▶ _Data under study_
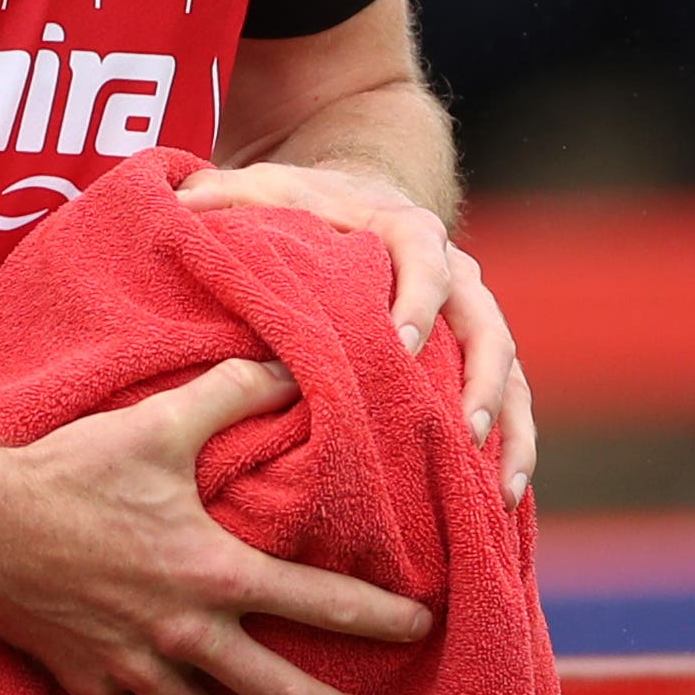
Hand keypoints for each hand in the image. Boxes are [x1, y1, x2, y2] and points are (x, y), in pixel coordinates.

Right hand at [0, 358, 432, 694]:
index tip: (419, 629)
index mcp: (216, 572)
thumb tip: (288, 366)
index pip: (321, 603)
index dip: (380, 618)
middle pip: (281, 694)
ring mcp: (136, 666)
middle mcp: (187, 632)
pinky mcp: (87, 682)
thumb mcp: (156, 424)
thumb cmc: (70, 471)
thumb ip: (230, 396)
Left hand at [180, 158, 539, 496]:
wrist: (362, 198)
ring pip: (512, 374)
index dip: (418, 301)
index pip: (425, 261)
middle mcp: (458, 276)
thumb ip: (228, 198)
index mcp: (410, 232)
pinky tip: (502, 502)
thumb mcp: (267, 192)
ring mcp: (474, 319)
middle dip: (482, 382)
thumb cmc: (308, 205)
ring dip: (511, 430)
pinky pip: (512, 404)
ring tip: (497, 491)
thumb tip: (181, 207)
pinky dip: (513, 448)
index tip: (399, 345)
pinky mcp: (478, 358)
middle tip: (464, 431)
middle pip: (490, 327)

▶ _Exercise aim_
Give back exactly the lines running from the line containing "pinky mcp: (87, 682)" through the end of the material above, both included, and nothing beyond them.

▶ _Answer below_
pinky mcp: (87, 682)
thumb mcp: (156, 424)
thumb cmc: (70, 471)
thumb ip: (230, 396)
Left hand at [180, 158, 539, 496]:
wrist: (362, 198)
ring pip: (512, 374)
index dip: (418, 301)
index pip: (425, 261)
middle mcp: (458, 276)
thumb ip: (228, 198)
index mcp: (410, 232)
pinky tip: (502, 502)
thumb mcp: (267, 192)
ring mcp: (474, 319)
middle dip: (482, 382)
thumb cmc: (308, 205)
ring dip: (511, 430)
pinky pip: (512, 404)
ring tip: (497, 491)
thumb tip: (181, 207)
pinky dip: (513, 448)
index tip: (399, 345)
pinky mcp: (478, 358)
middle tip: (464, 431)
middle pip: (490, 327)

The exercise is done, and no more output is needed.